David Simpson: To ask the Secretary of State for Culture, Media and Sport on how many occasions she has visited each region in an official capacity in the last 12 months. 
Tessa Jowell: I have made 34 regional visits in the last 12 months. Details are given in the following table.
Mr. Hollobone: To ask the Secretary of State for Culture, Media and Sport what discussions she has had with (a) other Government departments, (b) the BBC and (c) Post Office Limited on the effect on the sub-post office network of the loss of television licence renewal income. 
Mr. Woodward [holding answer 6 July 2006]: My right hon. Friend the Secretary of State has had no such discussions. The award of the contract for over the counter sales of television licences is a commercial decision for the BBC (as television licensing authority). Prior to the announcement of the corporation's decision, DCMS officials had been briefed by the BBC, and liaised with officials at the Department of Trade and Industry.
Mrs. James: To ask the Secretary of State for Culture, Media and Sport what recent representations she has received regarding the withdrawal of television licence savings stamps. 
Mr. Woodward: The Department for Culture, Media and Sport had received 13 representations primarily about the withdrawal of TV licence savings stamps at the end of June 2006. A small number of representations about other aspects of the licensing system also referred to savings stamps but are not recorded separately. The Department has also answered two other recent parliamentary questions about the withdrawal of savings stamps.
Sir Peter Soulsby: To ask the Secretary of State for Culture, Media and Sport how many households in Leicester have television receiving equipment; and what proportion receive a signal from (a) Waltham television transmitter (BBC), (b) Sutton Coldfield television transmitter (BBC) and (c) other BBC transmitters. 
Mr. Woodward: Nationally, an estimated 97.6 per cent. of households have television reception equipment.

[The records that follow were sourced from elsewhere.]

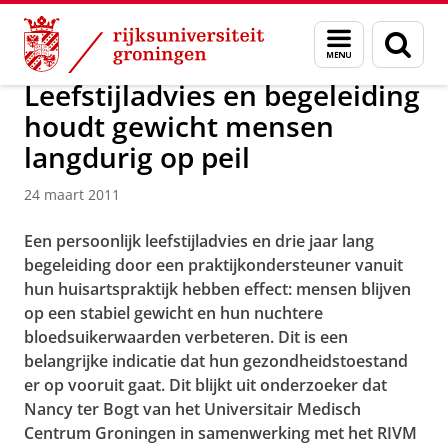
Skip
Skip
Over ons
Actueel
Nieuws
Nieuwsberichten
Menu
Zoek
to
to
en
Content
Navigation
zoeken
Leefstijladvies en begeleiding
houdt gewicht mensen
langdurig op peil
24 maart 2011
Een persoonlijk leefstijladvies en drie jaar lang
begeleiding door een praktijkondersteuner vanuit
hun huisartspraktijk hebben effect: mensen blijven
op een stabiel gewicht en hun nuchtere
bloedsuikerwaarden verbeteren. Dit is een
belangrijke indicatie dat hun gezondheidstoestand
er op vooruit gaat. Dit blijkt uit onderzoeker dat
Nancy ter Bogt van het Universitair Medisch
Centrum Groningen in samenwerking met het RIVM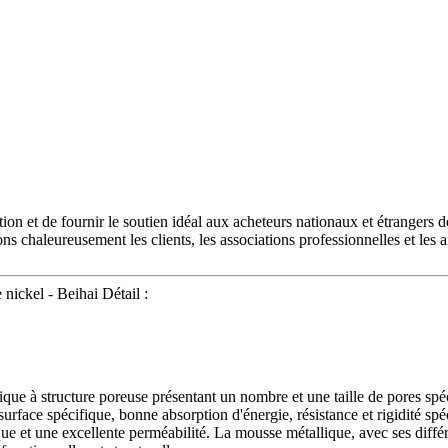
tion et de fournir le soutien idéal aux acheteurs nationaux et étrangers 
ns chaleureusement les clients, les associations professionnelles et les
nickel - Beihai Détail :
e à structure poreuse présentant un nombre et une taille de pores spéci
urface spécifique, bonne absorption d'énergie, résistance et rigidité spé
 et une excellente perméabilité. La mousse métallique, avec ses différen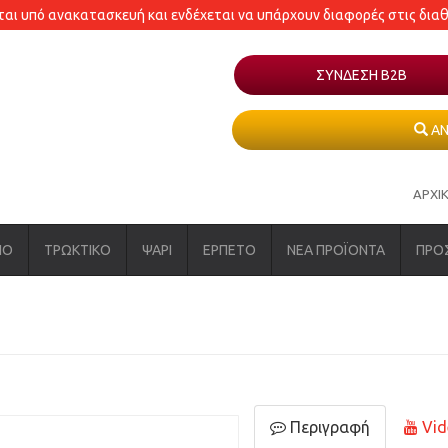
εται υπό ανακατασκευή και ενδέχεται να υπάρχουν διαφορές στις δια
ΣΥΝΔΕΣΗ Β2Β
ΑΝ
ΑΡΧΙ
ΝΟ
ΤΡΩΚΤΙΚΟ
ΨΑΡΙ
ΕΡΠΕΤΟ
ΝΕΑ ΠΡΟΪΟΝΤΑ
ΠΡΟ
Περιγραφή
Vid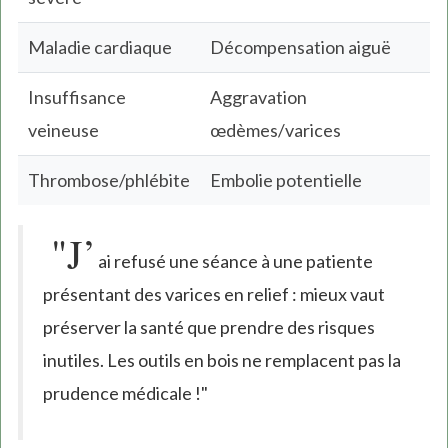
Maladie cardiaque
Décompensation aiguë
Insuffisance
Aggravation
veineuse
œdèmes/varices
Thrombose/phlébite
Embolie potentielle
"J’
ai refusé une séance à une patiente
présentant des varices en relief : mieux vaut
préserver la santé que prendre des risques
inutiles. Les outils en bois ne remplacent pas la
prudence médicale !"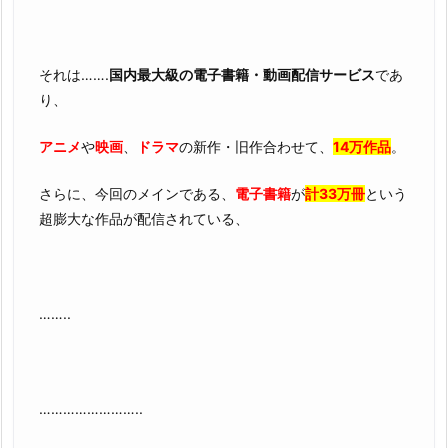
それは…….
国内最大級の電子書籍・動画配信サービス
であ
り、
アニメ
や
映画
、
ドラマ
の新作・旧作合わせて、
14万作品
。
さらに、今回のメインである、
電子書籍
が
計33万冊
という
超膨大な作品が配信されている、
……..
……………………..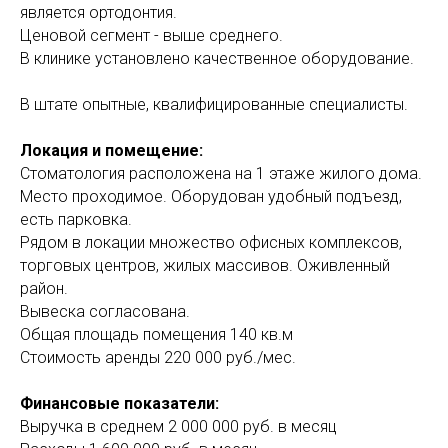
является ортодонтия.
Ценовой сегмент - выше среднего.
В клинике установлено качественное оборудование.
В штате опытные, квалифицированные специалисты.
Локация и помещение:
Стоматология расположена на 1 этаже жилого дома.
Место проходимое. Оборудован удобный подъезд,
есть парковка.
Рядом в локации множество офисных комплексов,
торговых центров, жилых массивов. Оживленный
район.
Вывеска согласована.
Общая площадь помещения 140 кв.м
Стоимость аренды 220 000 руб./мес.
Финансовые показатели:
Выручка в среднем 2 000 000 руб. в месяц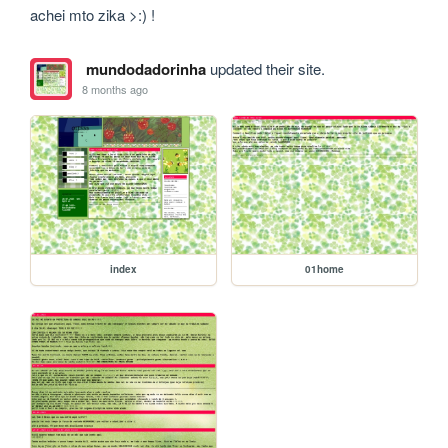
achei mto zika >:) !
mundodadorinha
updated their site.
8 months ago
index
01home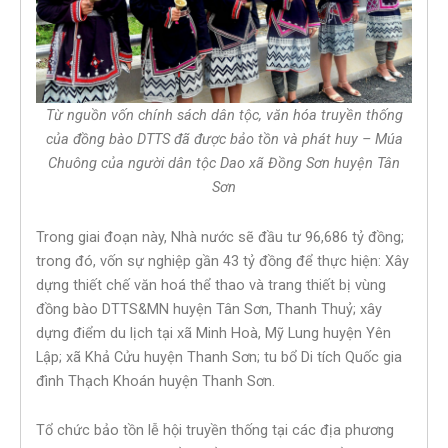
Từ nguồn vốn chính sách dân tộc, văn hóa truyền thống
của đồng bào DTTS đã được bảo tồn và phát huy – Múa
Chuông của người dân tộc Dao xã Đồng Sơn huyện Tân
Sơn
Trong giai đoạn này, Nhà nước sẽ đầu tư 96,686 tỷ đồng;
trong đó, vốn sự nghiệp gần 43 tỷ đồng để thực hiện: Xây
dựng thiết chế văn hoá thể thao và trang thiết bị vùng
đồng bào DTTS&MN huyện Tân Sơn, Thanh Thuỷ; xây
dựng điểm du lịch tại xã Minh Hoà, Mỹ Lung huyện Yên
Lập; xã Khả Cửu huyện Thanh Sơn; tu bổ Di tích Quốc gia
đình Thạch Khoán huyện Thanh Sơn.
Tổ chức bảo tồn lễ hội truyền thống tại các địa phương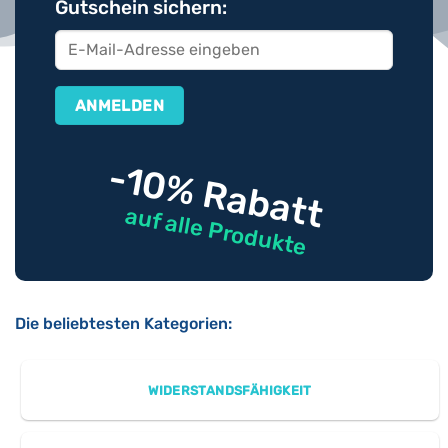
Gutschein sichern:
-10% Rabatt
auf alle Produkte
Die beliebtesten Kategorien:
WIDERSTANDSFÄHIGKEIT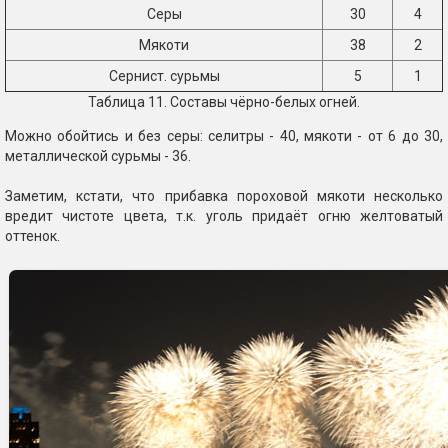
Серы
30
4
Мякоти
38
2
Сернист. сурьмы
5
1
Таблица 11. Составы чёрно-белых огней.
Можно обойтись и без серы: селитры - 40, мякоти - от 6 до 30,
металлической сурьмы - 36.
Заметим, кстати, что прибавка пороховой мякоти несколько
вредит чистоте цвета, т.к. уголь придаёт огню желтоватый
оттенок.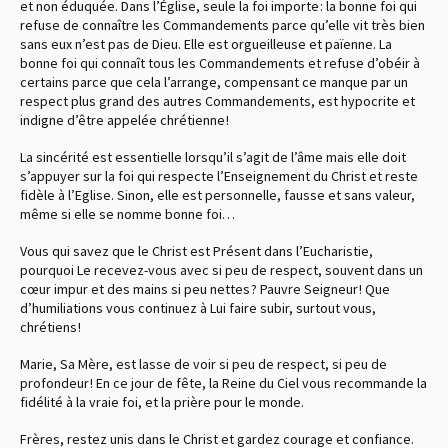
et non éduquée. Dans l’Église, seule la foi importe : la bonne foi qui
refuse de connaître les Commandements parce qu’elle vit très bien
sans eux n’est pas de Dieu. Elle est orgueilleuse et païenne. La
bonne foi qui connaît tous les Commandements et refuse d’obéir à
certains parce que cela l’arrange, compensant ce manque par un
respect plus grand des autres Commandements, est hypocrite et
indigne d’être appelée chrétienne !
La sincérité est essentielle lorsqu’il s’agit de l’âme mais elle doit
s’appuyer sur la foi qui respecte l’Enseignement du Christ et reste
fidèle à l’Eglise. Sinon, elle est personnelle, fausse et sans valeur,
même si elle se nomme bonne foi…
Vous qui savez que le Christ est Présent dans l’Eucharistie,
pourquoi Le recevez-vous avec si peu de respect, souvent dans un
cœur impur et des mains si peu nettes ? Pauvre Seigneur ! Que
d’humiliations vous continuez à Lui faire subir, surtout vous,
chrétiens !
Marie, Sa Mère, est lasse de voir si peu de respect, si peu de
profondeur ! En ce jour de fête, la Reine du Ciel vous recommande la
fidélité à la vraie foi, et la prière pour le monde.
Frères, restez unis dans le Christ et gardez courage et confiance.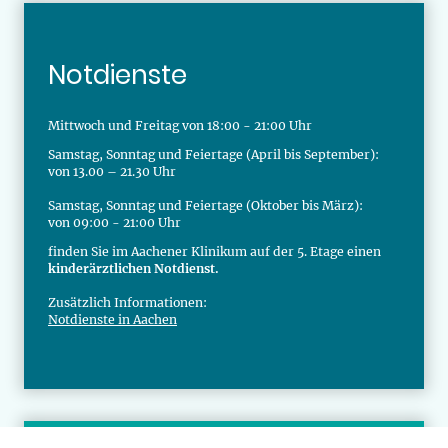
Notdienste
Mittwoch und Freitag von 18:00 - 21:00 Uhr
Samstag, Sonntag und Feiertage (April bis September):
von 13.00 – 21.30 Uhr
Samstag, Sonntag und Feiertage (Oktober bis März):
von 09:00 - 21:00 Uhr
finden Sie im Aachener Klinikum auf der 5. Etage einen
kinderärztlichen Notdienst.
Zusätzlich Informationen:
Notdienste in Aachen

We do not have local figures for Leicester.
Most viewers in Leicester can get signals either from the Waltham transmitter or from a small transmitter in the city which relays Walthams signals. The Sutton Coldfield transmitter does overlap Waltham across most of the city and there are a few parts (notably the Wigston area of the city and a section to the south-west of the city centre) where only Sutton Coldfield provides adequate signals.
Sammy Wilson: To ask the Secretary of State for Northern Ireland how many incidences there have been of pupils making serious allegations against teachers in Northern Ireland in each of the last five years; and in how many of these cases the allegations were proved to be false or unfounded. 
Maria Eagle: The Department does not collect the information on the basis requested.
The Department has undertaken an audit recently with all employing authorities to collect information about staff, both teaching and non-teaching, who have been suspended from duty following allegations of child abuse. This information has been collected to inform the work of a review group established to look at the use of precautionary suspension when allegations of child abuse are made against members of staff. I expect to receive a report of the findings, including an analysis of this data, and proposals for new guidance from the review group in the autumn and I intend to publish both the report and the proposals later this year.
Mr. Gregory Campbell: To ask the Secretary of State for Northern Ireland when preparatory work began in Northern Ireland for the 2011 Census; and what it will involve. 
Mr. Hanson: Preparatory work for the 2011 Census began in Northern Ireland during 2003, in line with developments across the rest of the UK. The work involved includes (i) reviewing and evaluating key aspects of the 2001 Census operation, (ii) developing, testing and evaluating new topics/questions, enumeration procedures and statistical methodologies, (iii) procuring systems and services to assist with the data collection, processing and output phases of the Census and (iv) consultation with users. Proposals for the 2011 Census will be brought forward in a White Paper in 2008.